READING PASSAGE
Kevin's is a hurling club based in Dolphin's Barn in Dublin's south inner city, Ireland.

History
Kevin's began promoting hurling and Gaelic football in Dublin's south inner city in 1902. It evolved from the Craobh Chaoimhín of Conradh na Gaeilge. The founder members included Joe O'Neill and Jim Maguire. Information on the formative years is sparse, but Harry O'Kelly, a staunch club member, was believed to be of central importance to the club at this time.

The club attained senior status in 1910, in the mid-1920s and again in the late 1930s and enjoyed sporadic success at senior, intermediate, junior and juvenile levels. In the mid forties, Synge Street P.P. G.F.C. was formed and it assumed responsibility for football in the area. Kevin's became solely a hurling club.

In 1993 history was made. The foundation of Kevin's Camogie section was the result of a new policy being pushed by both the younger members and parent, who wanted to create both a family and community atmosphere within the area.

Kevin's could be regarded as the oldest club in Dublin (with an unbroken affiliation to the Dublin GAA). However, the factual accuracy of this claim was never verified.

Today
Today, Kevin's Hurling and Camogie club continues to promote hurling in Dublin's south inner city and is proactive in attracting young people in the area to the games of hurling and camogie. The club's home ground is in Dolphin Park on the Crumlin Road.

The club runs an Easter Hurling Festival which is an All-Ireland Event organised to pay tribute to and remember past members for their dedication and loyalty to the club. The event was first run in April 2007 and it is officially recognised by the Dublin County Board and the GAA. Emeralds of Urlngford won the inaugural Brian Scott Cup (Senior Competition), beating Camross of Laois in the final. The last tournament was won by Meelick Eyrecourt of Galway in 2010.

Notable players
Joe O'Neill was the first club captain 1902. A successful builder, his portfolio included Synge Street CBS Primary School, a stronghold for Kevin's hurlers to this very day.

John Dunne was the first Kevin's man to represent the club at senior inter-county level in 1914.

Joe Connolly (Leader in City Hall) and Seamus Doyle (Battle of Mount Street Bridge) were two of many Kevin's men who took part in the 1916 uprising.

Sylvestor "Vesty" Muldowney, Charlie McMahon, Brendan Kinna and John Lawless played for successful Dublin teams in the late 1920s and early 1930s. Kevin's supplied a number of players to the first county team to win a National League title. Vesty played a prominent role in 1932 when Dublin reached the National League final and Charlie won an All-Ireland medal with the Dubs in 1939.

Finbar Fagan represented Dublin at Minor level in 1938, and played against Christy Ring in the All-Ireland final of that year. Other notable players from that era included Jimmy Bradley and Peader Carton (grandfather of Peader and Michael from the O'Tooles club).

INFORMATION SHOWN
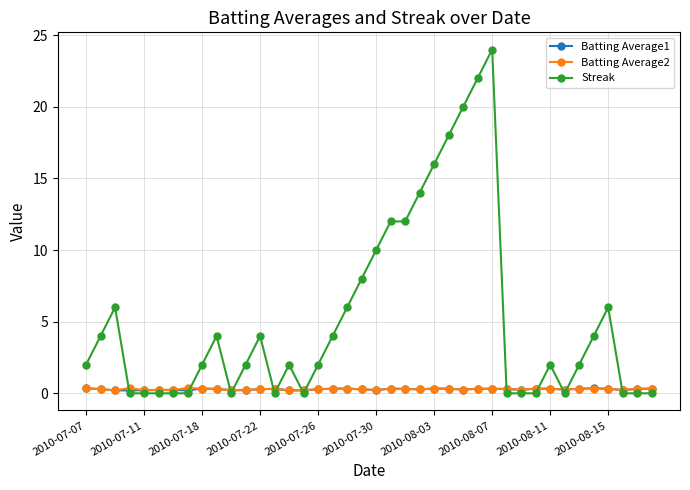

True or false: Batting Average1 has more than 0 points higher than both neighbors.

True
...
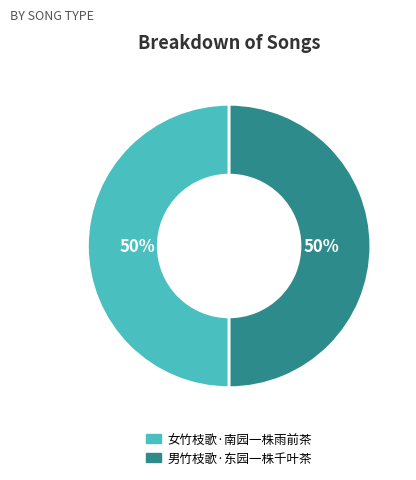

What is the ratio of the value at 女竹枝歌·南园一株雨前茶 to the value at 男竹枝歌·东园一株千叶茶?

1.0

WHAT TO WORK ON
Transcribe the part of the text about Kevin's hurling club from the words "The club runs" up to and including the words "level in 1914.".

YOUR SOLUTION
The club runs an Easter Hurling Festival which is an All-Ireland Event organised to pay tribute to and remember past members for their dedication and loyalty to the club. The event was first run in April 2007 and it is officially recognised by the Dublin County Board and the GAA. Emeralds of Urlngford won the inaugural Brian Scott Cup (Senior Competition), beating Camross of Laois in the final. The last tournament was won by Meelick Eyrecourt of Galway in 2010.

Notable players
Joe O'Neill was the first club captain 1902. A successful builder, his portfolio included Synge Street CBS Primary School, a stronghold for Kevin's hurlers to this very day.

John Dunne was the first Kevin's man to represent the club at senior inter-county level in 1914.